Has anyone else out there in IT corporate world had your company domain spoofed in s-p-a-m emails? Then you get the tons of bounces if you have a catchall address set up. Somebody has been using the ACME email domain for their s-p-a-m-i-t-y s-p-a-m s-p-a-m campaigns for a few weeks now and we started getting tons of bounces due to the thousands of invalid addresses they have in their blasts. Please read on..... (I might be able to use your help).

These s-p-a-m-m-e-r-s must be sending these messages (about 25 distinct subjects so far) to a ton of people if we are getting tens of thousands of bounces.
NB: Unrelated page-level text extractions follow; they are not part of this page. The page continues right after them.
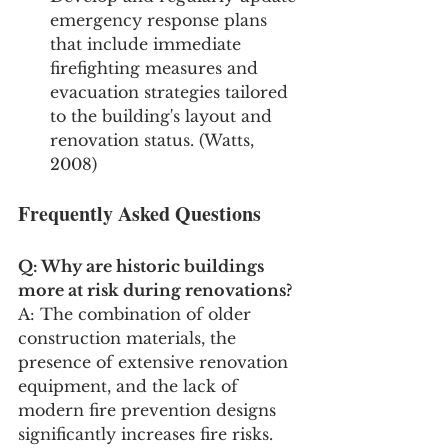
emergency response plans 
that include immediate 
firefighting measures and 
evacuation strategies tailored 
to the building's layout and 
renovation status. (Watts, 
2008)
Frequently Asked Questions
Q: Why are historic buildings 
more at risk during renovations?
A: The combination of older 
construction materials, the 
presence of extensive renovation 
equipment, and the lack of 
modern fire prevention designs 
significantly increases fire risks.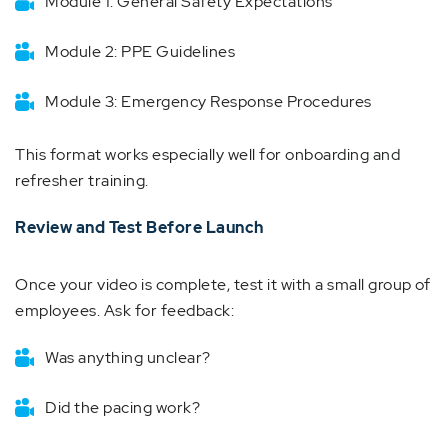
Module 1: General Safety Expectations
Module 2: PPE Guidelines
Module 3: Emergency Response Procedures
This format works especially well for onboarding and
refresher training.
Review and Test Before Launch
Once your video is complete, test it with a small group of
employees. Ask for feedback:
Was anything unclear?
Did the pacing work?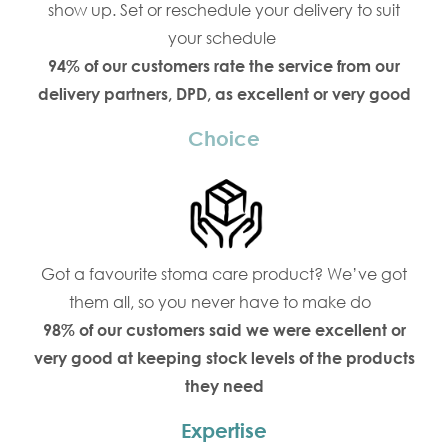
show up. Set or reschedule your delivery to suit
your schedule
94% of our customers rate the service from our
delivery partners, DPD, as excellent or very good
Choice
Got a favourite stoma care product? We’ve got
them all, so you never have to make do
98% of our customers said we were excellent or
very good at keeping stock levels of the products
they need
Expertise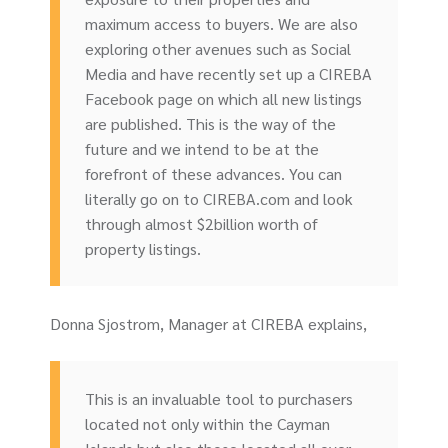
maximum access to buyers. We are also
exploring other avenues such as Social
Media and have recently set up a CIREBA
Facebook page on which all new listings
are published. This is the way of the
future and we intend to be at the
forefront of these advances. You can
literally go on to CIREBA.com and look
through almost $2billion worth of
property listings.
Donna Sjostrom, Manager at CIREBA explains,
This is an invaluable tool to purchasers
located not only within the Cayman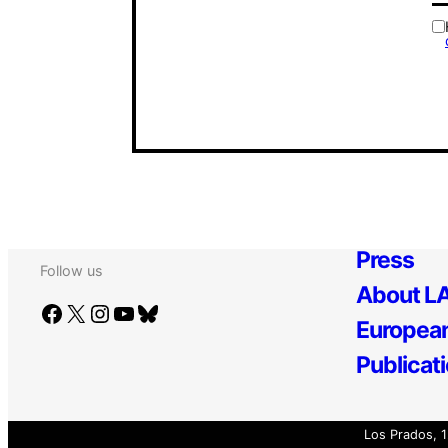
Press
Follow us
About LA
Facebook
X
Instagram
YouTube
Bluesky
European
Publicat
Los Prados, 1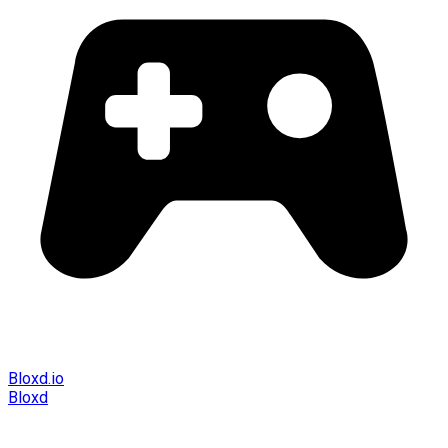
Bloxd.io
Bloxd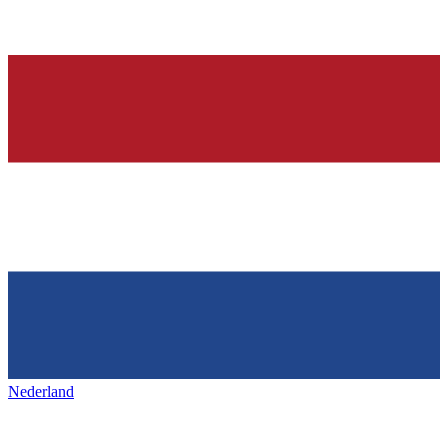
Nederland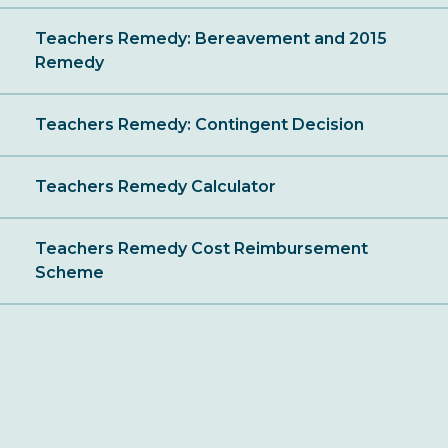
Teachers Remedy: Bereavement and 2015
Remedy
Teachers Remedy: Contingent Decision
Teachers Remedy Calculator
Teachers Remedy Cost Reimbursement
Scheme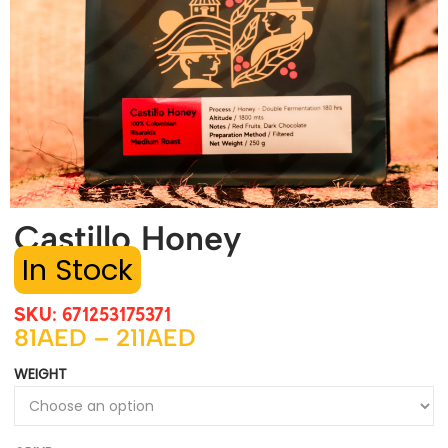
Castillo Honey
SKU: 671253175371
81
AED
–
211
AED
WEIGHT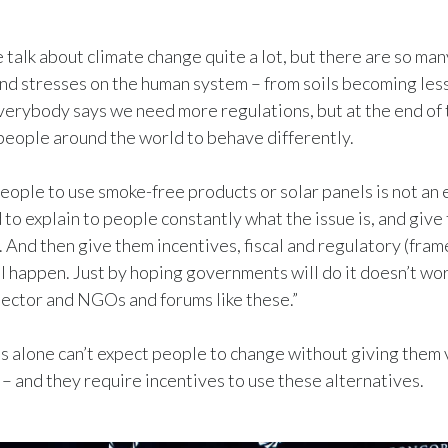
 talk about climate change quite a lot, but there are so ma
nd stresses on the human system – from soils becoming les
verybody says we need more regulations, but at the end of th
people around the world to behave differently.
eople to use smoke-free products or solar panels is not an 
 to explain to people constantly what the issue is, and give
. And then give them incentives, fiscal and regulatory (fra
ll happen. Just by hoping governments will do it doesn’t wo
sector and NGOs and forums like these.”
alone can’t expect people to change without giving them 
 – and they require incentives to use these alternatives.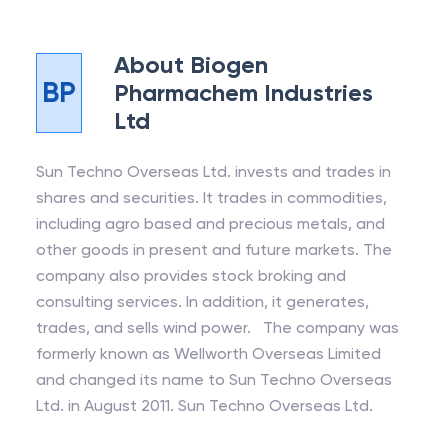
About
Biogen
BP
Pharmachem Industries
Ltd
Sun Techno Overseas Ltd. invests and trades in
shares and securities. It trades in commodities,
including agro based and precious metals, and
other goods in present and future markets. The
company also provides stock broking and
consulting services. In addition, it generates,
trades, and sells wind power. The company was
formerly known as Wellworth Overseas Limited
and changed its name to Sun Techno Overseas
Ltd. in August 2011. Sun Techno Overseas Ltd.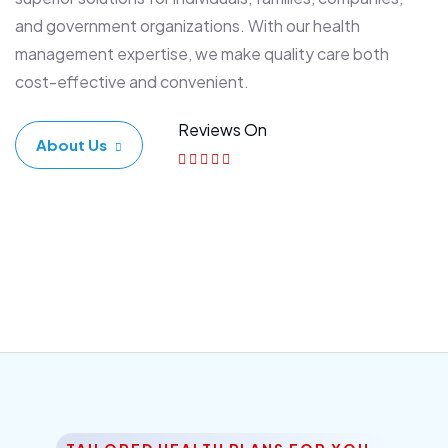
and government organizations. With our health
management expertise, we make quality care both
cost-effective and convenient.
Reviews On
About Us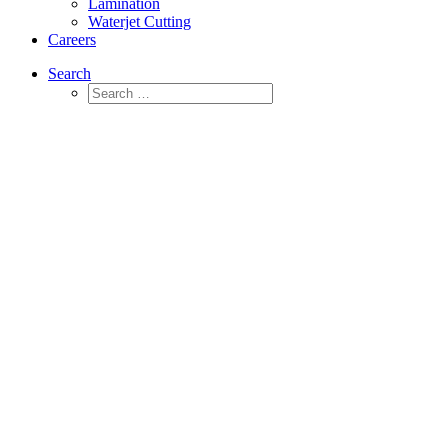
Lamination
Waterjet Cutting
Careers
Search
Neoprene Foam
Materials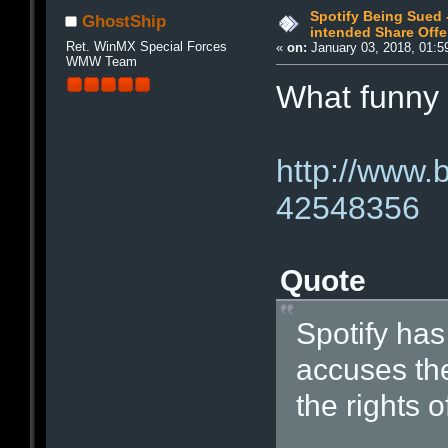
Spotify Being Sued 
GhostShip
intended Share Offe
Ret. WinMX Special Forces
«
on:
January 03, 2018, 01:5
WMW Team
What funny
http://www.
42548356
Quote
Spotify has
accuses the
the rights 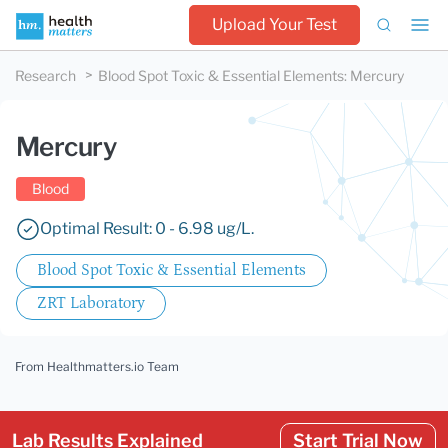
Upload Your Test
Research
Blood Spot Toxic & Essential Elements
:
Mercury
Mercury
Blood
Optimal Result: 0 - 6.98 ug/L.
Blood Spot Toxic & Essential Elements
ZRT Laboratory
From Healthmatters.io Team
Lab Results Explained
Start Trial Now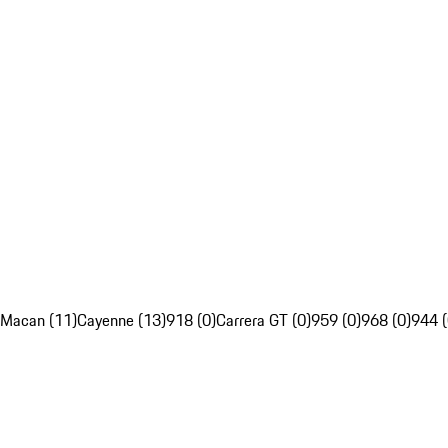
Macan (11)
Cayenne (13)
918 (0)
Carrera GT (0)
959 (0)
968 (0)
944 (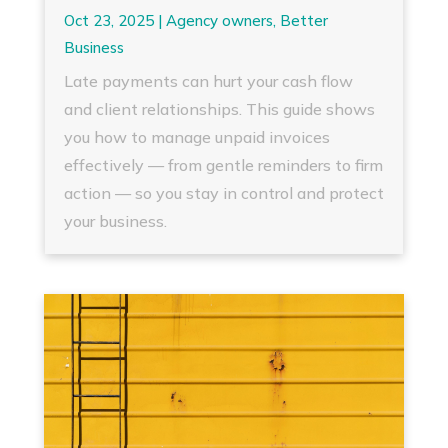
Oct 23, 2025
|
Agency owners
,
Better
Business
Late payments can hurt your cash flow
and client relationships. This guide shows
you how to manage unpaid invoices
effectively — from gentle reminders to firm
action — so you stay in control and protect
your business.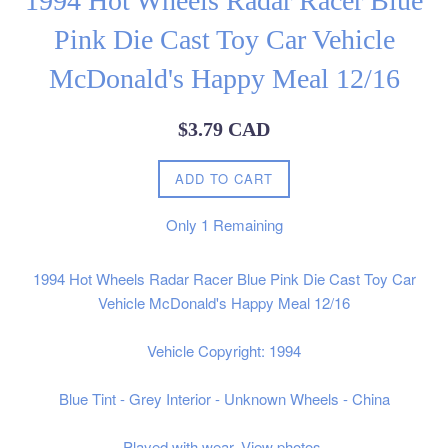
1994 Hot Wheels Radar Racer Blue
Pink Die Cast Toy Car Vehicle
McDonald's Happy Meal 12/16
Regular
$3.79 CAD
price
ADD TO CART
Only
1
Remaining
1994 Hot Wheels Radar Racer Blue Pink Die Cast Toy Car
Vehicle McDonald's Happy Meal 12/16
Vehicle Copyright: 1994
Blue Tint - Grey Interior - Unknown Wheels - China
Played with wear. View photos.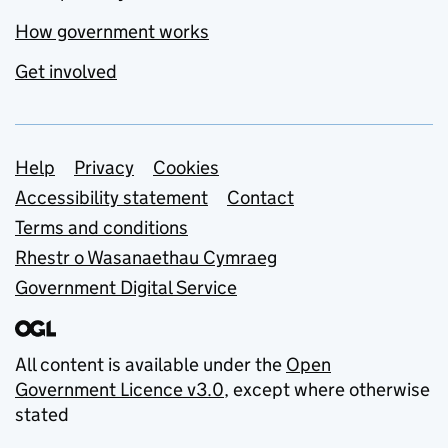
How government works
Get involved
Support links
Help
Privacy
Cookies
Accessibility statement
Contact
Terms and conditions
Rhestr o Wasanaethau Cymraeg
Government Digital Service
All content is available under the
Open
Government Licence v3.0
, except where otherwise
stated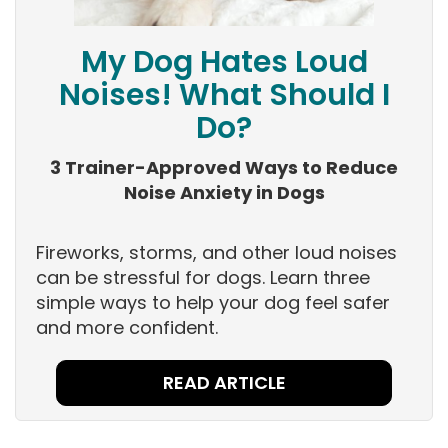
My Dog Hates Loud
Noises! What Should I
Do?
3 Trainer-Approved Ways to Reduce
Noise Anxiety in Dogs
Fireworks, storms, and other loud noises
can be stressful for dogs. Learn three
simple ways to help your dog feel safer
and more confident.
READ ARTICLE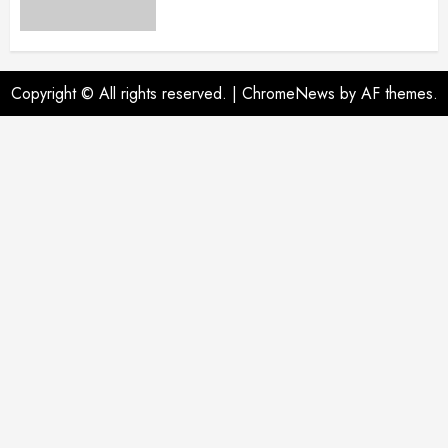
Copyright © All rights reserved.
|
ChromeNews
by AF themes.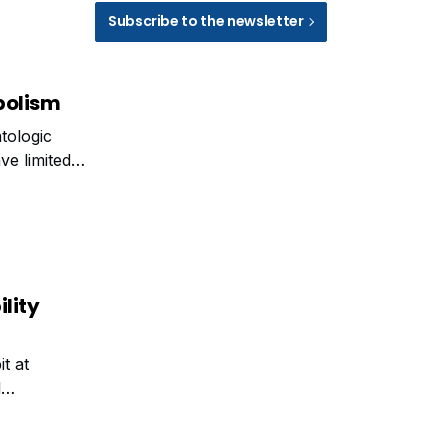
Subscribe to the newsletter
bolism
tologic
ve limited
s across
ility
t at
l
lytiChem UK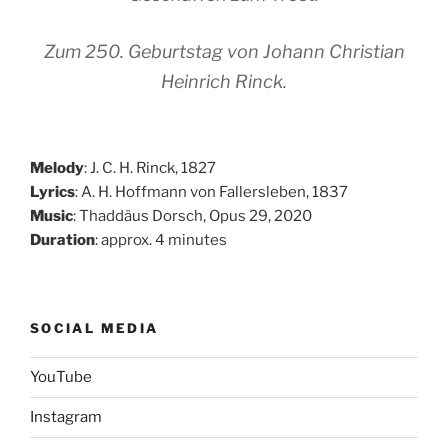
Zum 250. Geburtstag von Johann Christian
Heinrich Rinck.
Melody
: J. C. H. Rinck, 1827
Lyrics
: A. H. Hoffmann von Fallersleben, 1837
Music
: Thaddäus Dorsch, Opus 29, 2020
Duration
: approx. 4 minutes
SOCIAL MEDIA
YouTube
Instagram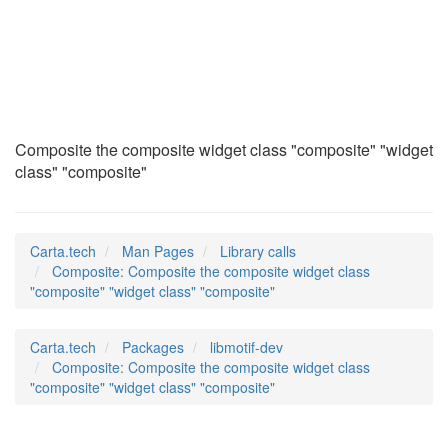
Composite
(3)
Composite the composite widget class "composite" "widget
class" "composite"
Carta.tech
Man Pages
Library calls
Composite: Composite the composite widget class
"composite" "widget class" "composite"
Carta.tech
Packages
libmotif-dev
Composite: Composite the composite widget class
"composite" "widget class" "composite"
The subjects are mostly stock tip crud, I wonder if the tips are for real stocks or not, we don't dare click on the URLs. And we certainly are not stupid enough to respond to some of the Yahoo throw-away email addresses noted in the messages. And these penny stocks they reference do actually exist (YPIL, SCRE, WYSK).

Our tech folks did look at the headers of many of the messages sent, some of the bounces include the original message. It looks like they are using forged IPs as well so the origin is hard to track. We have contacted some cyber crime contacts here in our state to help but no luck with a response yet.

We use Sender Policy Framework (SPF) so at least email servers that check for that will know the s-p-a-m is junk mail. My worry is that our ACME email domain might get on a few whitelists. Anyone else had their corporate domain abused like this? Anyone have other techniques to address this?